Task to carry out: Quote every line in the records below from the line containing "efektívnosť a udržateľnosť" down to the line containing "zhrňovačov s pozíciou", including both of those lines.

——————————

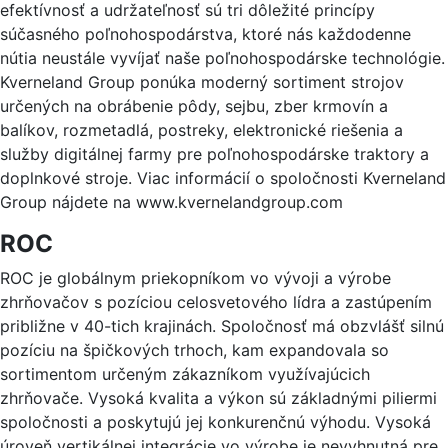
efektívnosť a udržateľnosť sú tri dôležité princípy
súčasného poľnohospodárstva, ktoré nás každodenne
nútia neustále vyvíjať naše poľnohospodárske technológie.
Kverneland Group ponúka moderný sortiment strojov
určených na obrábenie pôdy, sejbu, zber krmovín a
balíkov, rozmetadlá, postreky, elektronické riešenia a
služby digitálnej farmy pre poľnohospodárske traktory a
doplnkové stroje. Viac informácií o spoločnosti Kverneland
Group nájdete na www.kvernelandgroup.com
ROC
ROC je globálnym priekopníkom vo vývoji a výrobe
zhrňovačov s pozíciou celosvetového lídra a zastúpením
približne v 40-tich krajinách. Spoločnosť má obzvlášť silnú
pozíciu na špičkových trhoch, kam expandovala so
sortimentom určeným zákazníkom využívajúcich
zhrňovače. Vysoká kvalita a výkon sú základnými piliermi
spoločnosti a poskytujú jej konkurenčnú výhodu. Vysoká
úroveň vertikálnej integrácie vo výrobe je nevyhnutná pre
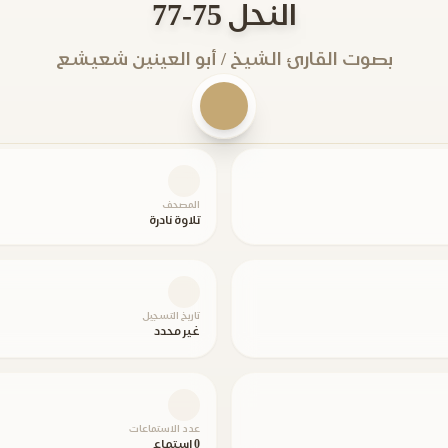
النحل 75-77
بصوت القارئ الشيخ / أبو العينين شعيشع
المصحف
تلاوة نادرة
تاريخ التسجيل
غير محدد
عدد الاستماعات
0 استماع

——————————

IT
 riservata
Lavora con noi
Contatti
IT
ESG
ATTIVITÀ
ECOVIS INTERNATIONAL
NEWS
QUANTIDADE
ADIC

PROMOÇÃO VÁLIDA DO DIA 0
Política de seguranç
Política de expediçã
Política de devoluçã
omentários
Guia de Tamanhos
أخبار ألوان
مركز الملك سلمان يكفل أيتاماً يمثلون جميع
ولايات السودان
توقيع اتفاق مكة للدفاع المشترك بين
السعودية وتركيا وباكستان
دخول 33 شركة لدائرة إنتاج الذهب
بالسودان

——————————

Solution to this task:
efektívnosť a udržateľnosť sú tri dôležité princípy
súčasného poľnohospodárstva, ktoré nás každodenne
nútia neustále vyvíjať naše poľnohospodárske technológie.
Kverneland Group ponúka moderný sortiment strojov
určených na obrábenie pôdy, sejbu, zber krmovín a
balíkov, rozmetadlá, postreky, elektronické riešenia a
služby digitálnej farmy pre poľnohospodárske traktory a
doplnkové stroje. Viac informácií o spoločnosti Kverneland
Group nájdete na www.kvernelandgroup.com
ROC
ROC je globálnym priekopníkom vo vývoji a výrobe
zhrňovačov s pozíciou celosvetového lídra a zastúpením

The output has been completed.